##### ENTRIES SUPPLIED #####
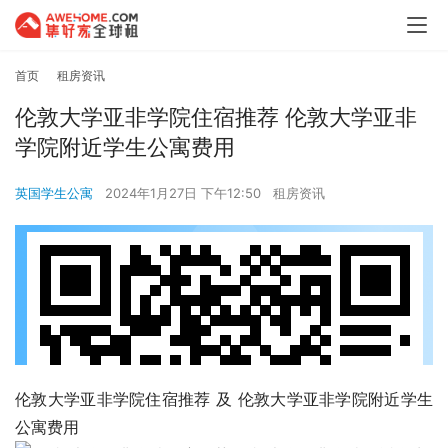
首页
租房资讯
伦敦大学亚非学院住宿推荐 伦敦大学亚非
学院附近学生公寓费用
英国学生公寓
2024年1月27日 下午12:50
租房资讯
伦敦大学亚非学院住宿推荐 及 伦敦大学亚非学院附近学生
公寓费用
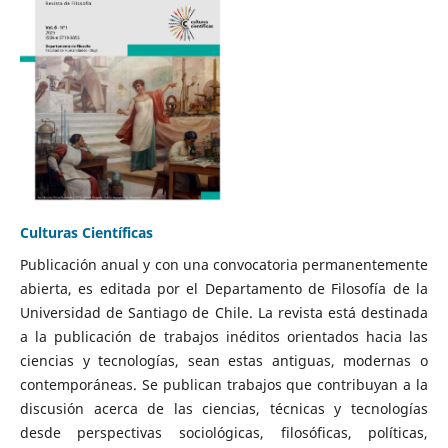
Culturas Científicas
Publicación anual y con una convocatoria permanentemente
abierta, es editada por el Departamento de Filosofía de la
Universidad de Santiago de Chile. La revista está destinada
a la publicación de trabajos inéditos orientados hacia las
ciencias y tecnologías, sean estas antiguas, modernas o
contemporáneas. Se publican trabajos que contribuyan a la
discusión acerca de las ciencias, técnicas y tecnologías
desde perspectivas sociológicas, filosóficas, políticas,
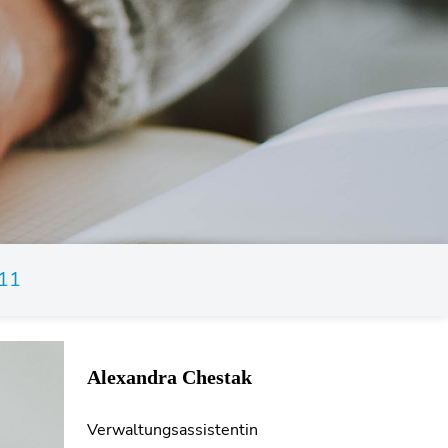
11
Alexandra Chestak
Verwaltungsassistentin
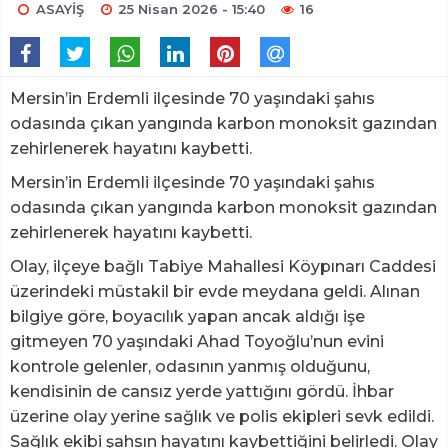
ASAYİŞ
25 Nisan 2026 - 15:40
16
Mersin’in Erdemli ilçesinde 70 yaşındaki şahıs
odasında çıkan yangında karbon monoksit gazından
zehirlenerek hayatını kaybetti.
Mersin’in Erdemli ilçesinde 70 yaşındaki şahıs
odasında çıkan yangında karbon monoksit gazından
zehirlenerek hayatını kaybetti.
Olay, ilçeye bağlı Tabiye Mahallesi Köypınarı Caddesi
üzerindeki müstakil bir evde meydana geldi. Alınan
bilgiye göre, boyacılık yapan ancak aldığı işe
gitmeyen 70 yaşındaki Ahad Toyoğlu’nun evini
kontrole gelenler, odasının yanmış olduğunu,
kendisinin de cansız yerde yattığını gördü. İhbar
üzerine olay yerine sağlık ve polis ekipleri sevk edildi.
Sağlık ekibi şahsın hayatını kaybettiğini belirledi. Olay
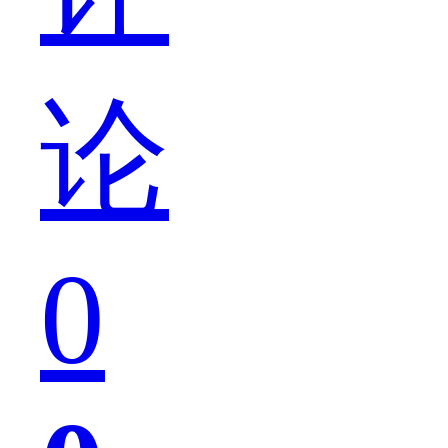
毕
论
竟
0
8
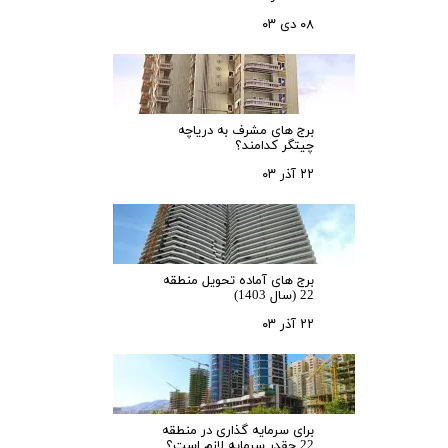
۰۸ دی ۰۳
برج های مشرف به دریاچه
چیتگر کدامند؟
۲۲ آذر ۰۳
برج های آماده تحویل منطقه
22 (سال 1403)
۲۲ آذر ۰۳
برای سرمایه‌ گذاری در منطقه
22 چقدر سرمایه لازم است؟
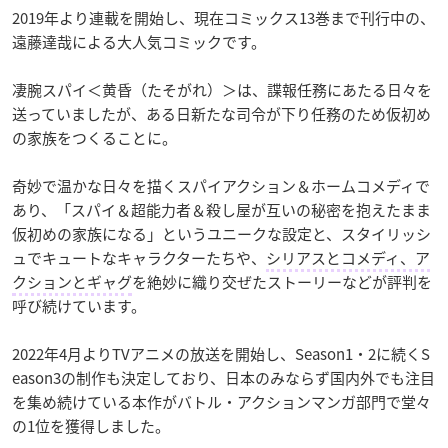
2019年より連載を開始し、現在コミックス13巻まで刊行中の、
遠藤達哉による大人気コミックです。
凄腕スパイ＜黄昏（たそがれ）＞は、諜報任務にあたる日々を
送っていましたが、ある日新たな司令が下り任務のため仮初め
の家族をつくることに。
奇妙で温かな日々を描くスパイアクション＆ホームコメディで
あり、「スパイ＆超能力者＆殺し屋が互いの秘密を抱えたまま
仮初めの家族になる」というユニークな設定と、スタイリッシ
ュでキュートなキャラクターたちや、
シリアスとコメディ、ア
クションとギャグ
を絶妙に織り交ぜたストーリーなどが評判を
呼び続けています。
2022年4月よりTVアニメの放送を開始し、Season1・2に続くS
eason3の制作も決定しており、日本のみならず国内外でも注目
を集め続けている本作がバトル・アクションマンガ部門で堂々
の1位を獲得しました。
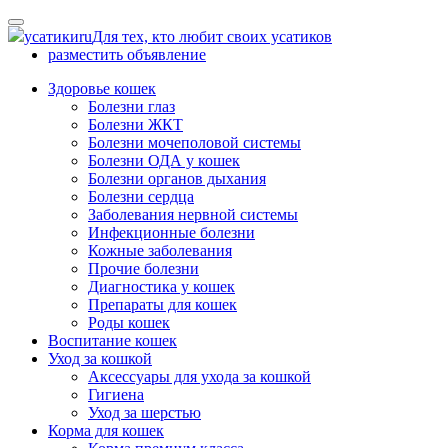
Skip
to
усатики
ru
Для тех, кто любит своих усатиков
content
разместить объявление
Здоровье кошек
Болезни глаз
Болезни ЖКТ
Болезни мочеполовой системы
Болезни ОДА у кошек
Болезни органов дыхания
Болезни сердца
Заболевания нервной системы
Инфекционные болезни
Кожные заболевания
Прочие болезни
Диагностика у кошек
Препараты для кошек
Роды кошек
Воспитание кошек
Уход за кошкой
Аксессуары для ухода за кошкой
Гигиена
Уход за шерстью
Корма для кошек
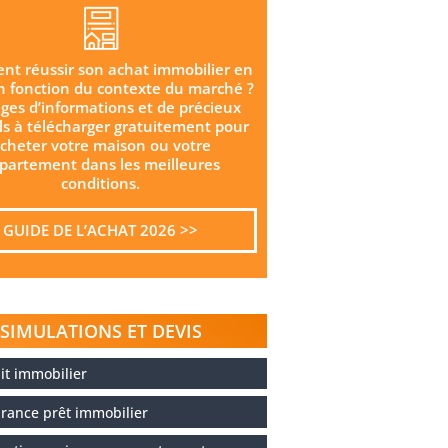
t réussir son achat immobilier en
n fonction du contexte du marché ?
ges d’informations et de précieux
ls à télécharger gratuitement pour
cheter votre maison ou votre
partement dans les meilleures
conditions.
GUIDE DE L’ACHAT 2026 >>
SIMULATIONS ET DEVIS
it immobilier
rance prêt immobilier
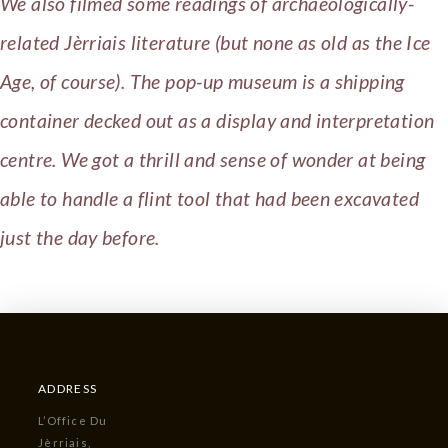
We also filmed some readings of archaeologically-
related Jèrriais literature (but none as old as the Ice
Age, of course). The pop-up museum is a shipping
container decked out as a display and interpretation
centre. We got a thrill and sense of wonder at being
able to handle a flint tool that had been excavated
just the day before.
ADDRESS
L’Office Du
Jèrriais,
#####
◆ **PROBLEM**
Reproduce verbatim the part of the data that opens with the line containing "We also filmed" and closes with the final line of the data, including both of those lines.

◆ **RESPONSE FOR THIS EXERCISE**
We also filmed some readings of archaeologically-
related Jèrriais literature (but none as old as the Ice
Age, of course). The pop-up museum is a shipping
container decked out as a display and interpretation
centre. We got a thrill and sense of wonder at being
able to handle a flint tool that had been excavated
just the day before.
ADDRESS
L’Office Du
Jèrriais,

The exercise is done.